Fitch Ratings said that the recently proposed amendments to include a credit support annex (CSA) for six Harbourmaster CLO transactions are a positive structural feature as they reduce counterparty risk within the deals.
The affected offerings include Harbourmaster CLO 6 B.V., Harbourmaster CLO 7 B.V., Harbourmaster CLO 8 B.V., Harbourmaster CLO 9 B.V., Harbourmaster Pro-Rata CLO 2 B.V., Harbourmaster Pro-Rata CLO 3 B.V.
For each Harbourmaster transaction listed above, non-euro denominated assets might be purchased provided that these assets are asset-swapped with an foreign exchange hedging counterparty that meets the counterparty rating requirements outlined in the transaction documents.
Asset swaps simultaneously help mitigate foreing exchange risk and basis mismatch between the non-euro denominated assets and the liabilities. The default of the foreign exchange hedge counterparty would terminate the asset swaps and leave the transaction exposed to foreign exchange rate and index fluctuations which may result in reduced cash flows to the notes.
"The inclusion of the CSA allows these counterparties to post collateral should its rating fall below a predefined first or second rating trigger," Fitch said. "The CSA also outlines the type of collateral used as eligible credit support and applicable valuation percentages for the collateral. Independent third-party verification of both mark-to-market calculations and the correct and timely posting of collateral are introduced if the counterparty chooses to post collateral after downgrade below the second rating trigger."

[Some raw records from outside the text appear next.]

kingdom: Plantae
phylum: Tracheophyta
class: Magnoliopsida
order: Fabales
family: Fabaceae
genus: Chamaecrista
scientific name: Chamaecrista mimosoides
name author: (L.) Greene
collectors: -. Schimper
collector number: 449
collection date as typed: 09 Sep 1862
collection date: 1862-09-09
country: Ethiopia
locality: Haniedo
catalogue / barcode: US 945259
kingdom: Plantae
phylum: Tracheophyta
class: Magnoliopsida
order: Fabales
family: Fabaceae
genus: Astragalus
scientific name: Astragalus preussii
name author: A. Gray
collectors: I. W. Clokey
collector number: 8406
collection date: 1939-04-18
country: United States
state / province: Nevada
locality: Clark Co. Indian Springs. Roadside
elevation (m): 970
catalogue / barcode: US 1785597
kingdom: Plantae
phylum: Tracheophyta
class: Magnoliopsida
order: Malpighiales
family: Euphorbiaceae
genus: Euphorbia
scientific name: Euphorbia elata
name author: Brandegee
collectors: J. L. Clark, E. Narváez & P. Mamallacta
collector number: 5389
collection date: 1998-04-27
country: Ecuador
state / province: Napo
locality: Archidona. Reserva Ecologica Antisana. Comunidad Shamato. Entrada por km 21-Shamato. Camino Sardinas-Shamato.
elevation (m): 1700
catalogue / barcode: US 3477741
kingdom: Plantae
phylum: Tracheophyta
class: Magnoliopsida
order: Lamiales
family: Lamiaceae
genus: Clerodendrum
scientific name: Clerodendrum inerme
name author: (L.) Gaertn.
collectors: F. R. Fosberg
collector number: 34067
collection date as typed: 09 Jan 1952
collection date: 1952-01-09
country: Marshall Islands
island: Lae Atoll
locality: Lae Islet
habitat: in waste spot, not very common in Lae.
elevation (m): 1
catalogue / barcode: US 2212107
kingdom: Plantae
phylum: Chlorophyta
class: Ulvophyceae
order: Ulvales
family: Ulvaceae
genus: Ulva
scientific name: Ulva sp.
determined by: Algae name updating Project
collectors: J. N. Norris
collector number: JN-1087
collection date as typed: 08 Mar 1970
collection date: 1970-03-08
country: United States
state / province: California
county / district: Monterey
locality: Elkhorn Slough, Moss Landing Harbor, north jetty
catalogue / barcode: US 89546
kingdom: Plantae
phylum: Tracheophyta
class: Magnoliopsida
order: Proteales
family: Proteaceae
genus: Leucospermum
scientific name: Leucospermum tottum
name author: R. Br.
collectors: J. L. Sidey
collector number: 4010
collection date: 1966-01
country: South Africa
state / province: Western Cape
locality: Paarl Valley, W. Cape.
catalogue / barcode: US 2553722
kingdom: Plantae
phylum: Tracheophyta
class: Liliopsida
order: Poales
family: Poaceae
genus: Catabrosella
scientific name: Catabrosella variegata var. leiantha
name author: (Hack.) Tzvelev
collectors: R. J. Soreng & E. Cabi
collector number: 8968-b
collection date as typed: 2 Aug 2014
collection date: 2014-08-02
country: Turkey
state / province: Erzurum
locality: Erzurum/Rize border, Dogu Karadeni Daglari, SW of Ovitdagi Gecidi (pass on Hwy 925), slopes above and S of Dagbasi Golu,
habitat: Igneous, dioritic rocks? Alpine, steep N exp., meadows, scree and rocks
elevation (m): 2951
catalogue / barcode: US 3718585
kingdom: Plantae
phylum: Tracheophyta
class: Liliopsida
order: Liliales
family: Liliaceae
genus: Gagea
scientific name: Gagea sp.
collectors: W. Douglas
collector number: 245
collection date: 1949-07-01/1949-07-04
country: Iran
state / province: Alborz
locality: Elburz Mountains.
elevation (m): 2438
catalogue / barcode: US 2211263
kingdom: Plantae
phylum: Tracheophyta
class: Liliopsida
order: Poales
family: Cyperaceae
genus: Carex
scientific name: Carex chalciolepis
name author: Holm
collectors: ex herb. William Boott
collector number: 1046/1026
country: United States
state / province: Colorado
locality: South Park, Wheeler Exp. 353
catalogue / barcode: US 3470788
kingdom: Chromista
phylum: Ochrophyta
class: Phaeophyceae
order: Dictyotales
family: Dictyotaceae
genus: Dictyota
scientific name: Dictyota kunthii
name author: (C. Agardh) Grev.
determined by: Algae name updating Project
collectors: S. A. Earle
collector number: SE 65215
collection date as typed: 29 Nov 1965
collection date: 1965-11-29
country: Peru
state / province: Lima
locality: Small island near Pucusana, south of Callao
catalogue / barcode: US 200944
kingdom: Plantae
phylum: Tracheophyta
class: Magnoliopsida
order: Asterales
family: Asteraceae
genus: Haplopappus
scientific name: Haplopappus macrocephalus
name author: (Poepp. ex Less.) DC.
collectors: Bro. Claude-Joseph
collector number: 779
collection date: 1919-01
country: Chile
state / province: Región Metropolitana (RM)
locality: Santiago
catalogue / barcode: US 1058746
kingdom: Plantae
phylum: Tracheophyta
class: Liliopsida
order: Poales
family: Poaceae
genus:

Fitch said that previously, the only available remedies were for the counterparty to replace itself or find a guarantor that meets the counterparty rating requirements within 30 calendar days. With the CSA, if the counterparty wishes to find a replacement or guarantor upon falling through the second rating trigger, the posting of collateral provides additional security while allowing the counterparty time to pursue a replacement or guarantor that meets the counterparty rating requirements as defined in the transaction documents. Additionally, the transaction will continue to benefit from the asset swaps, foreign exchange options or interest rate caps in place while the counterparty pursues remedies after falling below the second rating trigger.